The color developer to be used in the present invention is preferably an
aqueous alkali solution whose major component is an aromatic primary amine
color-developing agent. As this color-developing agent, aminophenol
compounds are useful, but preferably p-phenylenediamine compounds are
used. Typical examples thereof include
3-methyl-4-amino-N,N-diethylaniline, 3-methyl-4-amino-N-ethyl-N-.beta.-hyd
roxyethylaniline,
3-methyl-4-amino-N-ethyl-N-.beta.-methanesufonamidoethylaniline, and
3-methyl-4-amino-N-ethyl-N-.beta.-methoxyaniline, and their sulfates,
hydrochlorides, and p-toluenesulfonates. Two or more of them may be
combined to achieve the purpose.

▶ _WHAT YOU ARE ASKED TO DO_:
In the color developer passage, which class of compounds is preferred as the color-developing agent?

▶ _Collected data_:
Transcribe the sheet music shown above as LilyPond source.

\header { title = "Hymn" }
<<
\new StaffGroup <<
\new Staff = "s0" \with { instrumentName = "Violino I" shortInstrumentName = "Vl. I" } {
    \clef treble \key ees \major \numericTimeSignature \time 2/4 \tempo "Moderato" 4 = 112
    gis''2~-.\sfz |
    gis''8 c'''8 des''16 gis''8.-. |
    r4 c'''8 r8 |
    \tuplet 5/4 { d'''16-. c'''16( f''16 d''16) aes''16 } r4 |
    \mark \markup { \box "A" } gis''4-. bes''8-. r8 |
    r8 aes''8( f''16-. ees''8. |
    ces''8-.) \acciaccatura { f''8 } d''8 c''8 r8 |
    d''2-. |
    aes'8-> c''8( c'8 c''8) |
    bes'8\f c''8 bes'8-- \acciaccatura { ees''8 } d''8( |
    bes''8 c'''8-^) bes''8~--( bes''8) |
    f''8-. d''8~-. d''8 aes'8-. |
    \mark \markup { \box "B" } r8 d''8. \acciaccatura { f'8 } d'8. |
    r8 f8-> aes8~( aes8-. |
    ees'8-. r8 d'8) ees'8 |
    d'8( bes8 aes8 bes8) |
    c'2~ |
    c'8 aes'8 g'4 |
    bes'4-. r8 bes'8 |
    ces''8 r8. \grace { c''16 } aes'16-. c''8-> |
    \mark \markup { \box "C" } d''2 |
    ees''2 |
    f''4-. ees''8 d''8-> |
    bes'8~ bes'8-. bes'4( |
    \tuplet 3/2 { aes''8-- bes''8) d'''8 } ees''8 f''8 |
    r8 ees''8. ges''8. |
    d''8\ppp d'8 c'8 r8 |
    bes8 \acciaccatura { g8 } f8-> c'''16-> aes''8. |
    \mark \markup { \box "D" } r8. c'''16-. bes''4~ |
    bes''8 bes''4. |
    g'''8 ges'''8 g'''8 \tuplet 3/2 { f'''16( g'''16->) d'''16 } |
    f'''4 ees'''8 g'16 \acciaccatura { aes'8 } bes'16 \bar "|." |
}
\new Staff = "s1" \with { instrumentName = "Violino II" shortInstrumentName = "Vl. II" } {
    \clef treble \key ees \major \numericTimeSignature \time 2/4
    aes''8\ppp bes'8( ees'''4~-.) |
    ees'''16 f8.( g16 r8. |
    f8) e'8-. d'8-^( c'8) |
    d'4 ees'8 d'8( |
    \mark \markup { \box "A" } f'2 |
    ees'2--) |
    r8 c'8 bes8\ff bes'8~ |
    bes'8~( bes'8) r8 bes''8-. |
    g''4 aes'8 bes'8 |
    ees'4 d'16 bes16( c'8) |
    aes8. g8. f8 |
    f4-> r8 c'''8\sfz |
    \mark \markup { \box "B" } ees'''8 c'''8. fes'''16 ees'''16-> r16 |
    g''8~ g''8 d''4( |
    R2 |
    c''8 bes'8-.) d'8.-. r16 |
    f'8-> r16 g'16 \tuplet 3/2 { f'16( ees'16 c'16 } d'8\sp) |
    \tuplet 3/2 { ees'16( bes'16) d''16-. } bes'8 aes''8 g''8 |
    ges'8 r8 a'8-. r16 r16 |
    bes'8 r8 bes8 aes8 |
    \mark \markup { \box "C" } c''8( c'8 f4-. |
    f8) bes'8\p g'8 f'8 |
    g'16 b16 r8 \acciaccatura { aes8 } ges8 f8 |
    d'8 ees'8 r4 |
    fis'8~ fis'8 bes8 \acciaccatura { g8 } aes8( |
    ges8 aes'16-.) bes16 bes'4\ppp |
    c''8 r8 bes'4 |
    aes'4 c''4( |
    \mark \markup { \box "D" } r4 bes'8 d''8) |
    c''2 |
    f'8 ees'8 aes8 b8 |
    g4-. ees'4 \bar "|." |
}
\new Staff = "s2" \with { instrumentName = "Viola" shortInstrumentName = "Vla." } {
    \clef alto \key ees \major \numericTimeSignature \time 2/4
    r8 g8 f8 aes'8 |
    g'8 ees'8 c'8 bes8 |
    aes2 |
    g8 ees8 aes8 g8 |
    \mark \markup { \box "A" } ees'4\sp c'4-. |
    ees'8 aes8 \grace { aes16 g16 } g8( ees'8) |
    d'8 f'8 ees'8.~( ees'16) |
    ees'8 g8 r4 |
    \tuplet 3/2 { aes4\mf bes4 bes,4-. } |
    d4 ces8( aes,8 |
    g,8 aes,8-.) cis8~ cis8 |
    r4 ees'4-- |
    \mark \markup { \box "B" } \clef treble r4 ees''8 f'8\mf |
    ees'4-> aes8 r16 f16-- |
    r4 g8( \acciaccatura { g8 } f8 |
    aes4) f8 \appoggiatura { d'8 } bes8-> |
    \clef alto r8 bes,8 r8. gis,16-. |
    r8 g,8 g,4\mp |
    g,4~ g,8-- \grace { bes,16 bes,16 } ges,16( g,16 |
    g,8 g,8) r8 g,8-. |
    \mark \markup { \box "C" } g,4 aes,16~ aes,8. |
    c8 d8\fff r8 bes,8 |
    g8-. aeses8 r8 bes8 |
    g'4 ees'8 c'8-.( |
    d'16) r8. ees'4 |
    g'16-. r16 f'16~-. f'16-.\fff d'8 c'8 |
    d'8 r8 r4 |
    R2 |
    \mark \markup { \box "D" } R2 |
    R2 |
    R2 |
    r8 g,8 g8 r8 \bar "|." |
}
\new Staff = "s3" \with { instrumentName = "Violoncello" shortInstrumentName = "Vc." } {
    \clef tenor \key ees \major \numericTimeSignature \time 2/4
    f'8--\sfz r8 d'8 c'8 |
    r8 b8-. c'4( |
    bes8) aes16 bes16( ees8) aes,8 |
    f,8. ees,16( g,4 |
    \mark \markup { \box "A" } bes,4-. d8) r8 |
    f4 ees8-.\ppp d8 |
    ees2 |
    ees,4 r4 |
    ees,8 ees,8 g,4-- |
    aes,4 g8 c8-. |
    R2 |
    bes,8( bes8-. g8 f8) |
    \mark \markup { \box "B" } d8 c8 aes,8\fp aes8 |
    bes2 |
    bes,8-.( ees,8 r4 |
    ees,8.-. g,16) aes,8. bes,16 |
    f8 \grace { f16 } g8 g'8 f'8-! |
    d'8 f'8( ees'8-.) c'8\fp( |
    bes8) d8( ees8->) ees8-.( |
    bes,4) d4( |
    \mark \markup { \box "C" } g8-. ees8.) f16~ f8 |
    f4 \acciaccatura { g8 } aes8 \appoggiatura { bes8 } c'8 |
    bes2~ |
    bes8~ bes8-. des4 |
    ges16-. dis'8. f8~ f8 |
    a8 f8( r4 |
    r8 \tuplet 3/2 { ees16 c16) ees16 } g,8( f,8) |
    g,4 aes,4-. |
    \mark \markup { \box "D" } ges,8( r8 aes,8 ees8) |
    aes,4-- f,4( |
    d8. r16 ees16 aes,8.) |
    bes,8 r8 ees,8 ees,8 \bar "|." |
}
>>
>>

▶ _RESPONSE_:
p-Phenylenediamine compounds.